_ページの本文_
--------------------------------

11月21日-24日 2006年国際ワークショップ「質量の起源と強結合ゲージ理論(SCGT 06)」
11月23日 (名古屋大学)に出席。招待基調講演および会議のまとめの講演。
一般講演 "The Smallest Building Blocks of Matter"〈名古屋大学シンポジオンホール)参加者約200名。
11月25日-26日 坂田模型50年国際シンポジウム」(名古屋大学、組織委員長:山脇幸一)に出席。招待講演。
11月27日 日本学術振興会本部を訪問。東京大学理学研究科で講演および研究討議。
11月28日-29日 東京大学理学研究科で研究討議。
11月29日-12月10日 名古屋大学理学研究科で講義および講演および研究討議。
12月4日 講義 "Complex transformations in space and time, and the cosmological constant problem"
12月5日 講義 "Black Holes in Elementary Particle Physics"
12月7日 講演 "Determinism in Quantum Mechanics"
12月10日 京都へ移動
12月11日-13日 京都大学基礎物理学研究所主催
湯川・朝永生誕百年記念シンポジウム―現代物理学の進展―へ出席
12月14日 関西国際空港より帰国

受入実施の状況とその成果

't Hooft教授は現代素粒子論のほとんどすべてにわたってその根幹をなす決定的業績を挙げている。ノーベル賞の受賞対象になったのはそのほんの一部である。

今回の訪問は、山脇が主宰する国際会議SCGT 06(‘‘質量の起源と強結合ゲージ理論'’)と坂田模型50年国際シンポジウムとを't Hooft教授滞在に合わせて計画した。SCGT 06では't Hooft教授は冒頭の基調講演と最後の結びの講演をして、会議の成功に決定的な役割を果たした。会議では、't Hooft教授をはじめトップクラスの研究者多数を含む45のプレナリー講演が行われ、大変盛況であった。この会議録はWorldscientific社から出版される予定である。

--------------------------------

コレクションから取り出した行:
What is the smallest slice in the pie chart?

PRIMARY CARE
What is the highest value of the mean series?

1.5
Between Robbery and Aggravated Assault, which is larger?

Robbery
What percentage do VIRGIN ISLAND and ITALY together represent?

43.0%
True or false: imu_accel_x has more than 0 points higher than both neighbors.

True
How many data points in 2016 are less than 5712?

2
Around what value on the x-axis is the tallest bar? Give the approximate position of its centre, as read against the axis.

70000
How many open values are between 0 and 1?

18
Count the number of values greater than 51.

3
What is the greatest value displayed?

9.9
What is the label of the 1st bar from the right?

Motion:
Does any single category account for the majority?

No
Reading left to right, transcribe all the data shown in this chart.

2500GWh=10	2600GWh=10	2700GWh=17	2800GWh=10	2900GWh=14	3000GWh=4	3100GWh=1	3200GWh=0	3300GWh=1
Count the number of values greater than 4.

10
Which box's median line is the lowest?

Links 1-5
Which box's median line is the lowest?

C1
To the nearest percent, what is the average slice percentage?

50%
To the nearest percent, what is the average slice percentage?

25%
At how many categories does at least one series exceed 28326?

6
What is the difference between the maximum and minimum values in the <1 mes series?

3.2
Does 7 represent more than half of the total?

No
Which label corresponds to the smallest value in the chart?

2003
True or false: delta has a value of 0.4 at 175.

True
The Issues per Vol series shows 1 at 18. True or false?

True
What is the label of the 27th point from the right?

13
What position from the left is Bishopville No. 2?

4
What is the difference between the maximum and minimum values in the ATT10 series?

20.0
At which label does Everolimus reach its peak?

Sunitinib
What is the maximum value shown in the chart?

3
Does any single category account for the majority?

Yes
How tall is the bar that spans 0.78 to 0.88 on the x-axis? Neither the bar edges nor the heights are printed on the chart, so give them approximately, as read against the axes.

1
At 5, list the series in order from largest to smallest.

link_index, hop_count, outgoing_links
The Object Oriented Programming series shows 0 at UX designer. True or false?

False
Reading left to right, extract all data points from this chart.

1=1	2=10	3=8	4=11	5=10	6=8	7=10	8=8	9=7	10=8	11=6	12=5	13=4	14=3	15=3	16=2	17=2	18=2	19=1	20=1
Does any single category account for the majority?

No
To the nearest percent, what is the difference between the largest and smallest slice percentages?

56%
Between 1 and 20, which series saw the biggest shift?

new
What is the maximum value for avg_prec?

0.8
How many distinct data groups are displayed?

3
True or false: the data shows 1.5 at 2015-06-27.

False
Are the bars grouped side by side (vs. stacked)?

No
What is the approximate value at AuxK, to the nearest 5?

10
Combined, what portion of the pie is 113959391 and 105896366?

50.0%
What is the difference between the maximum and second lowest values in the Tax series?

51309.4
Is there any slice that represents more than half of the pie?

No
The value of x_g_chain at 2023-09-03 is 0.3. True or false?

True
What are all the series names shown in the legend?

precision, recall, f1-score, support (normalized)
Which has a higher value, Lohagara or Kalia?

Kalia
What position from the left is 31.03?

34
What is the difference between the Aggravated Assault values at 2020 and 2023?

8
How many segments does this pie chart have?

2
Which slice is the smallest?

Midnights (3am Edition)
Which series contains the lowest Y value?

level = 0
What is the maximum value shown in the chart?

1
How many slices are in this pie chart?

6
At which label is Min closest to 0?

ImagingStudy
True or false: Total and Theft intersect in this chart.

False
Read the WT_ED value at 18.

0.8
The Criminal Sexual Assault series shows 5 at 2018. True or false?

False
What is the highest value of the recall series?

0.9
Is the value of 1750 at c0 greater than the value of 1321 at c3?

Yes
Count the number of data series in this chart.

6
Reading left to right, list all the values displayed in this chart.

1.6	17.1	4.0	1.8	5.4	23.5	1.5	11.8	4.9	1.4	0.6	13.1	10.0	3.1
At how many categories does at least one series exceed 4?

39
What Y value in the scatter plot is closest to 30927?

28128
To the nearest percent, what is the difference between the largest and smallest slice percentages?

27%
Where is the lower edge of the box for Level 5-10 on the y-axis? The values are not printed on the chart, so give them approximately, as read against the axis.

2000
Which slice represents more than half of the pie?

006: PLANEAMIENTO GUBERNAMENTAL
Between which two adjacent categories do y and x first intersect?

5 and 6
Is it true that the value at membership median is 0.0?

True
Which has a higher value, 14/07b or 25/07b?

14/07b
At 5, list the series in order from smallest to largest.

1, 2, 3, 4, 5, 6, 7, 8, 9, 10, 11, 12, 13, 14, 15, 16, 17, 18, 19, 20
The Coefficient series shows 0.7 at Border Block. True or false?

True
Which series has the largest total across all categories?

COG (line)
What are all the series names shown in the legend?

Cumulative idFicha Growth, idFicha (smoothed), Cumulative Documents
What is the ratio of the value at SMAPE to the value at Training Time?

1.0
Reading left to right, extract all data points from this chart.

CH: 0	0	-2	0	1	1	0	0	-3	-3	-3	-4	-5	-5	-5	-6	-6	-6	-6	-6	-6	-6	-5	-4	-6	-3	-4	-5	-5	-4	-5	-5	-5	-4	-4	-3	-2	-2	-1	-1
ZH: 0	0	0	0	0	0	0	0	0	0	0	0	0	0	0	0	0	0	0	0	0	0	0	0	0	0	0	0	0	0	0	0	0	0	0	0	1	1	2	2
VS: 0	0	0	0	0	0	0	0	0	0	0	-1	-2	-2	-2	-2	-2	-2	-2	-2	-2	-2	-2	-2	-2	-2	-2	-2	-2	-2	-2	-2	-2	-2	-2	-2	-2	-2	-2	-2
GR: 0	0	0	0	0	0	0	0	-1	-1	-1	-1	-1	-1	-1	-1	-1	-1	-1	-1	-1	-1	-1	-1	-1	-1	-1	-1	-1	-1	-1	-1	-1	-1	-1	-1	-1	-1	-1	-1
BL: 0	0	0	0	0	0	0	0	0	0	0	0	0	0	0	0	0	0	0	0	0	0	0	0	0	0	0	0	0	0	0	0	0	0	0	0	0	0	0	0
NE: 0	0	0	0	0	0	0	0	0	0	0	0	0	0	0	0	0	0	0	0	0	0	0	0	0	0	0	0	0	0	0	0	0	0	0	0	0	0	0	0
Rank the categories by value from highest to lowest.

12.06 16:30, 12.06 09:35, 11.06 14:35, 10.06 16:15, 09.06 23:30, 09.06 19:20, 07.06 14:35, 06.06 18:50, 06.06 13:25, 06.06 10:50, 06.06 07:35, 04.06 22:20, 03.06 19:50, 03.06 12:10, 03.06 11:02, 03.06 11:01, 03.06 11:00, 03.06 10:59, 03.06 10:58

--------------------------------

_やること 1_
ページの本文によると、SCGT 06で't Hooft教授は何をして会議の成功に大きな役割を果たしましたか。1～3文で説明してください。
_やること 2_
ページの本文で、SCGT 06の会議録はどこから出される予定だと書かれていますか。
_やること 3_
ページの本文のうち、「11月23日 (名古屋大学)に出席。招待基調講演および会議のまとめの講演。」から「11月27日 日本学術振興会本部を訪問。東京大学理学研究科で講演および研究討議。」までを、両端も含めてそのまま書き写してください。

_答え 1_
't Hooft教授は、SCGT 06の最初に基調講演を行い、最後には結びの講演も行いました。この二つの講演によって、会議の成功に決定的な役割を果たしました。

_答え 2_
Worldscientific社から出版される予定です。

_答え 3_
11月23日 (名古屋大学)に出席。招待基調講演および会議のまとめの講演。
一般講演 "The Smallest Building Blocks of Matter"〈名古屋大学シンポジオンホール)参加者約200名。
11月25日-26日 坂田模型50年国際シンポジウム」(名古屋大学、組織委員長:山脇幸一)に出席。招待講演。
11月27日 日本学術振興会本部を訪問。東京大学理学研究科で講演および研究討議。